▶ [GIVEN RECORDS]:
★ ★ ★
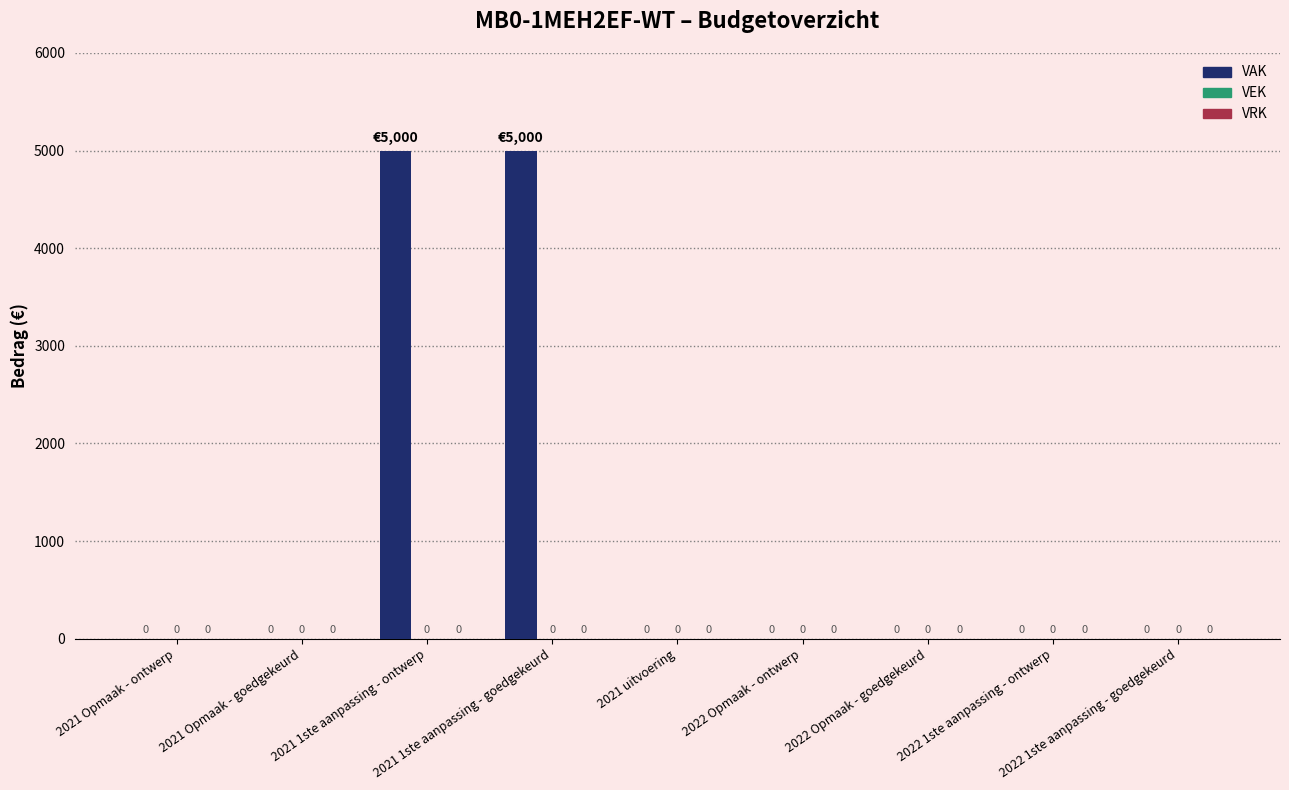

What is the sum of all values?

10000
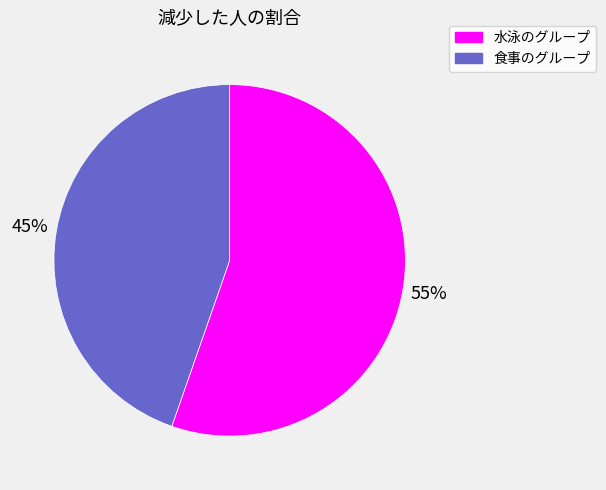

To the nearest percent, what percentage of the pie is 水泳のグループ?

55%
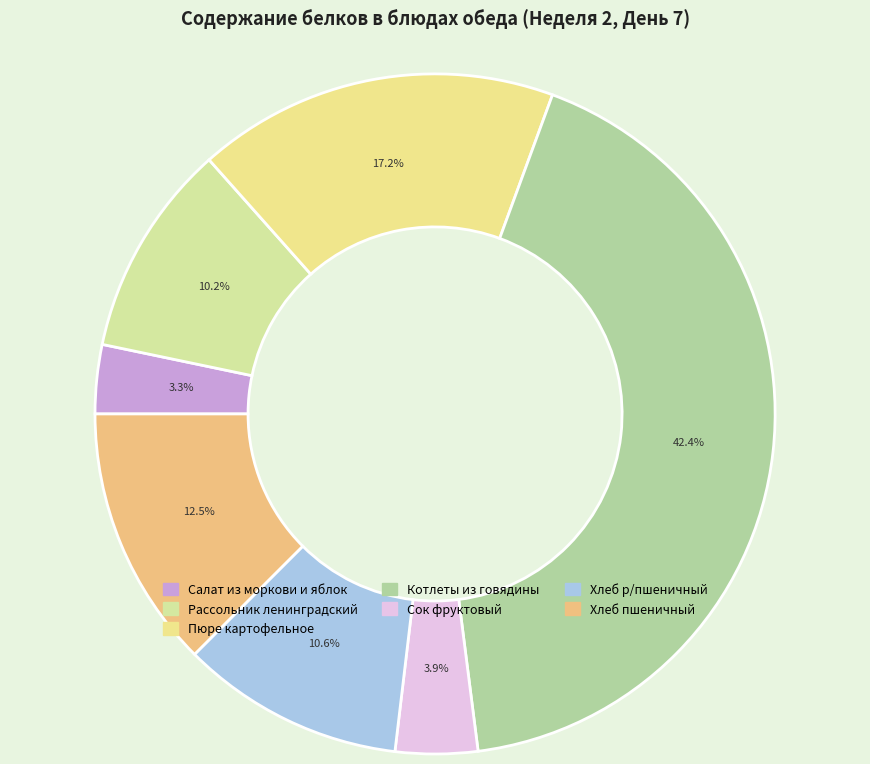

Combined, what portion of the pie is Сок фруктовый and Салат из моркови и яблок?

7.2%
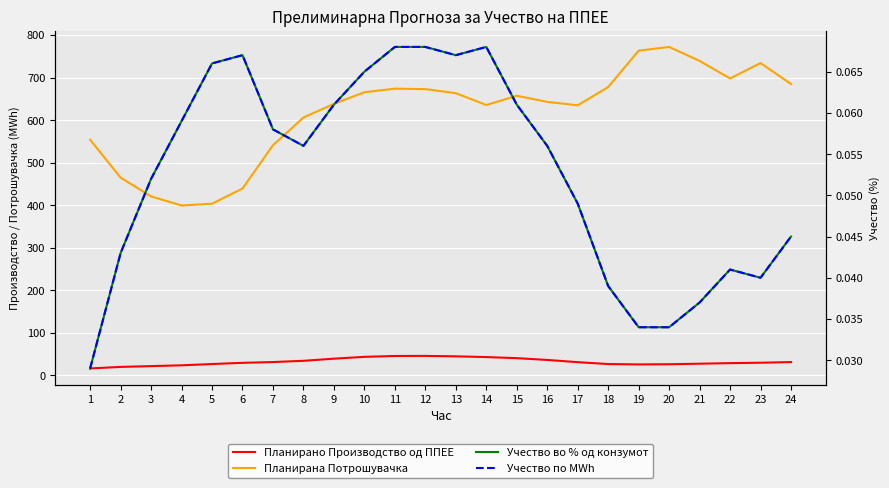

True or false: Учество во % од конзумот and Планирана Потрошувачка intersect in this chart.

False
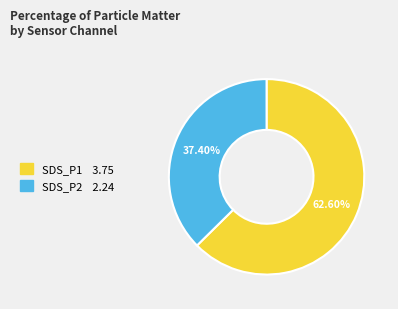

Is there a majority slice in this chart?

Yes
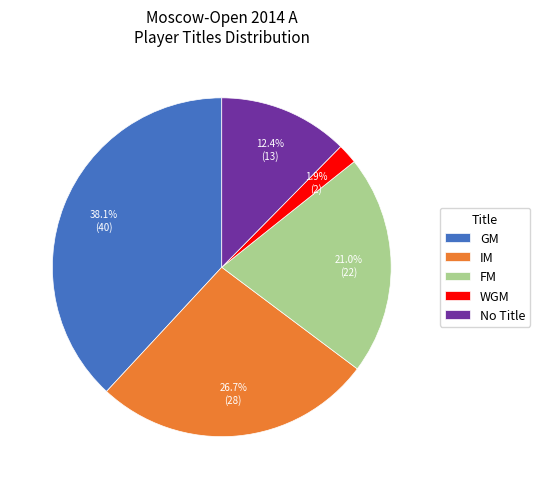

Does any single category account for the majority?

No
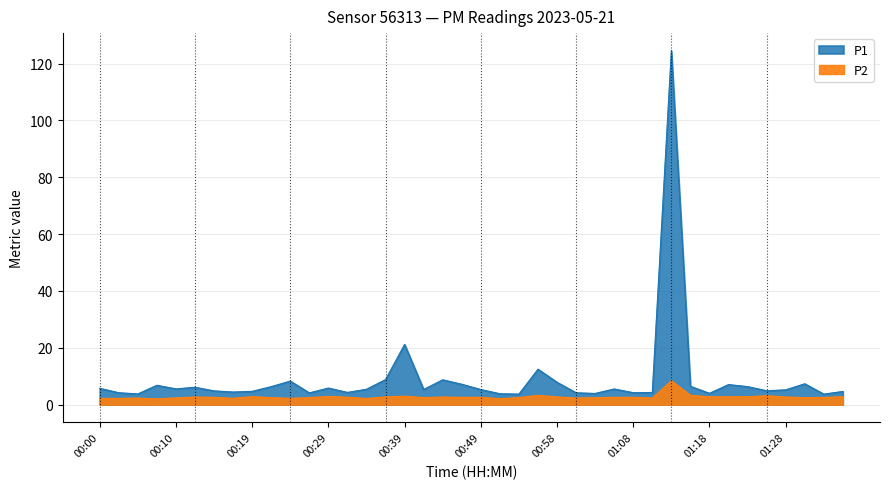

Rank the series by their maximum value, from highest to lowest.

P1, P2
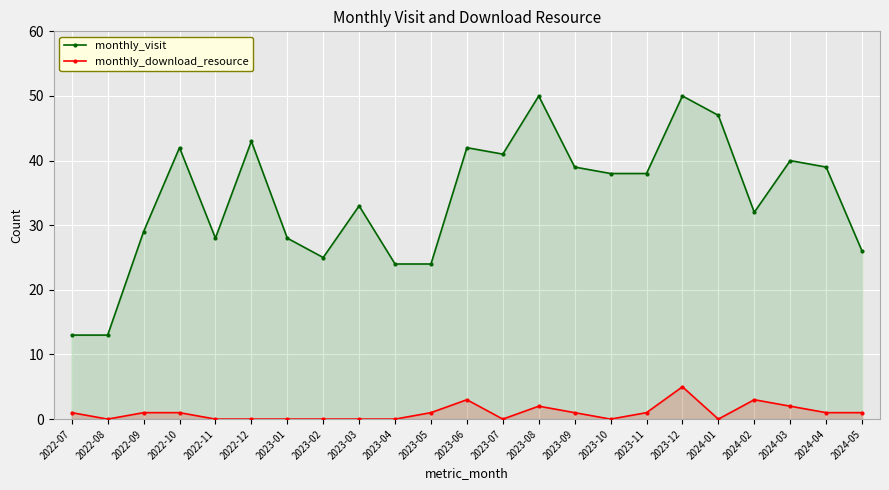

How many lines are shown in the chart?

2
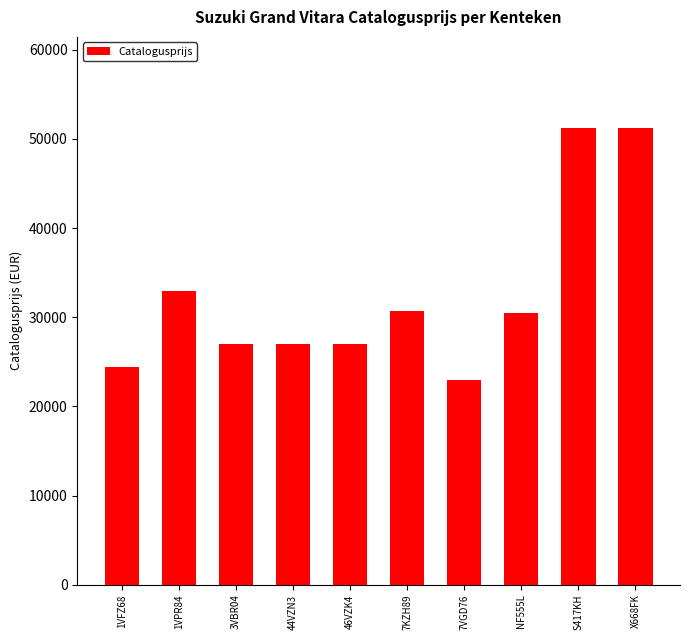

Count the number of categories in the chart.

10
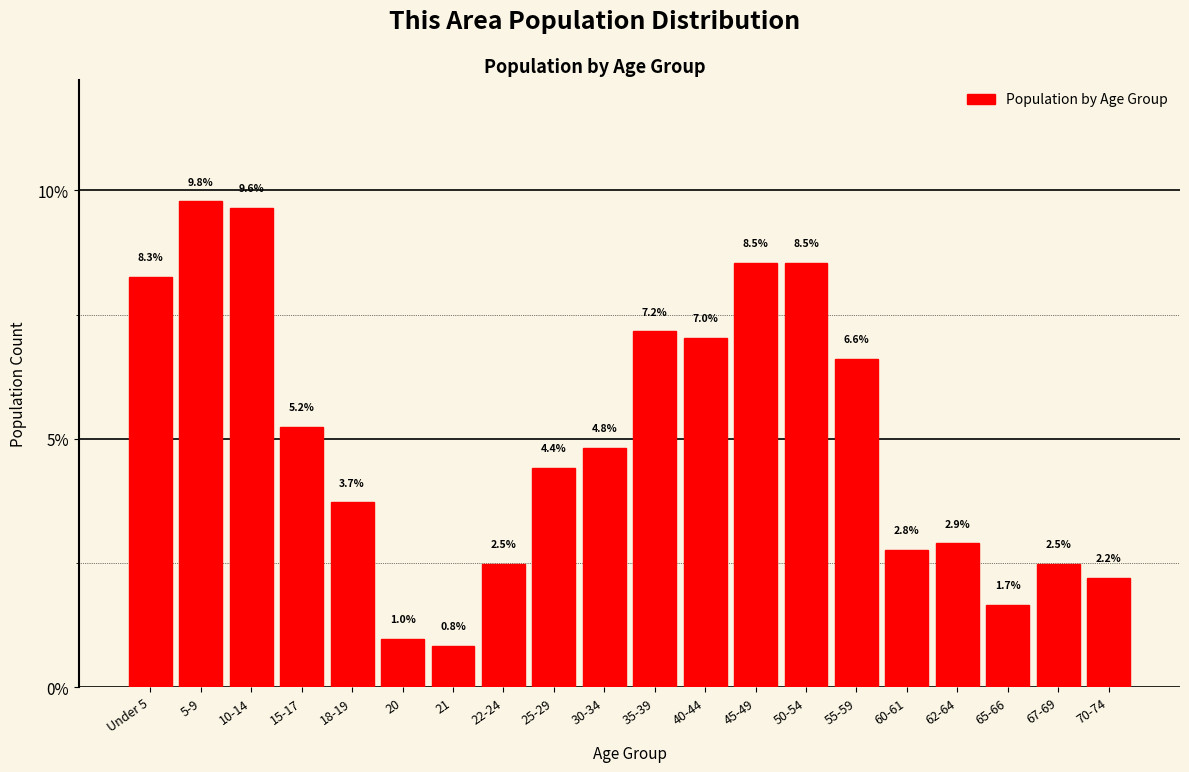

Reading left to right, extract all data points from this chart.

8.3	9.8	9.6	5.2	3.7	1.0	0.8	2.5	4.4	4.8	7.2	7.0	8.5	8.5	6.6	2.8	2.9	1.7	2.5	2.2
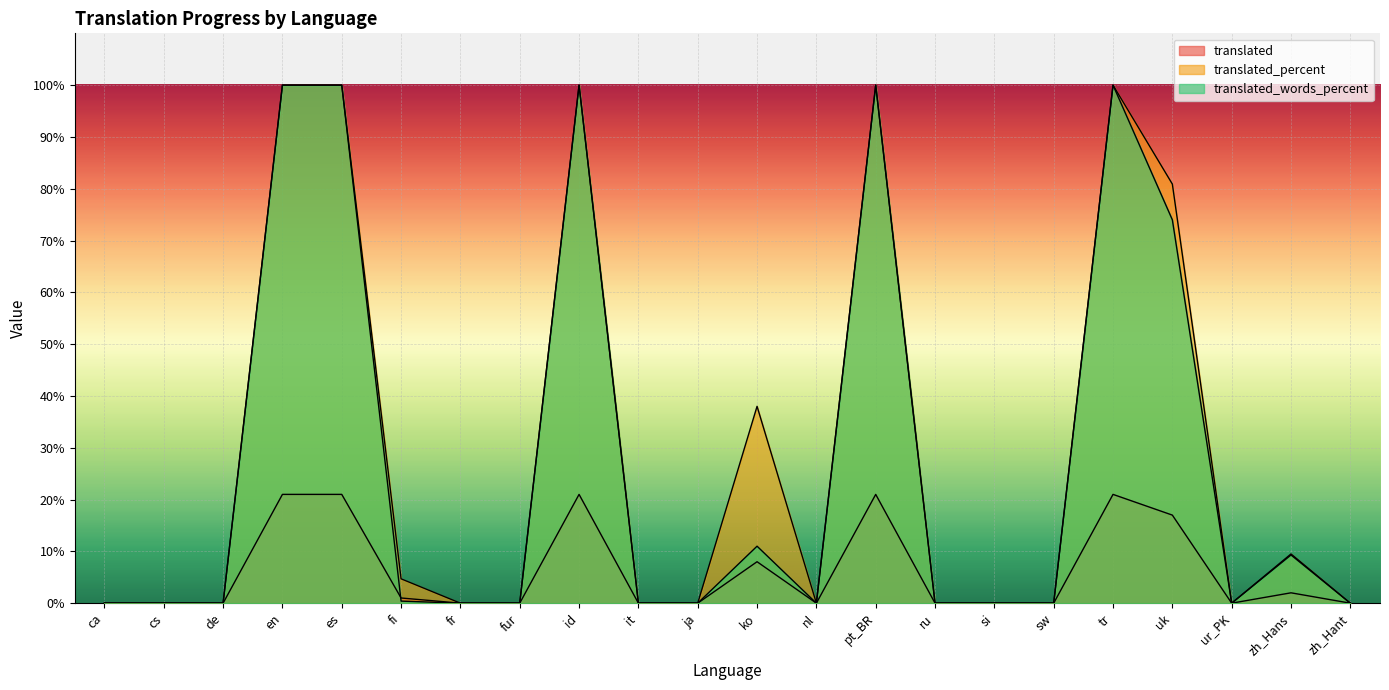

What is the difference between the maximum and minimum values in the translated series?

21.0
★ ★ ★
▶ [TO-DO ITEM]: Arrange the lines above as a JSON list of strings, one string per line, with blank lines omitted and the pictures left out.

▶ [RESPONSE FOR THIS EXERCISE]:
[
  "What is the sum of all values?",
  "10000",
  "To the nearest percent, what percentage of the pie is 水泳のグループ?",
  "55%",
  "Combined, what portion of the pie is Сок фруктовый and Салат из моркови и яблок?",
  "7.2%",
  "True or false: Учество во % од конзумот and Планирана Потрошувачка intersect in this chart.",
  "False",
  "Is there a majority slice in this chart?",
  "Yes",
  "Does any single category account for the majority?",
  "No",
  "Rank the series by their maximum value, from highest to lowest.",
  "P1, P2",
  "How many lines are shown in the chart?",
  "2",
  "Count the number of categories in the chart.",
  "10",
  "Reading left to right, extract all data points from this chart.",
  "8.3\t9.8\t9.6\t5.2\t3.7\t1.0\t0.8\t2.5\t4.4\t4.8\t7.2\t7.0\t8.5\t8.5\t6.6\t2.8\t2.9\t1.7\t2.5\t2.2",
  "What is the difference between the maximum and minimum values in the translated series?",
  "21.0"
]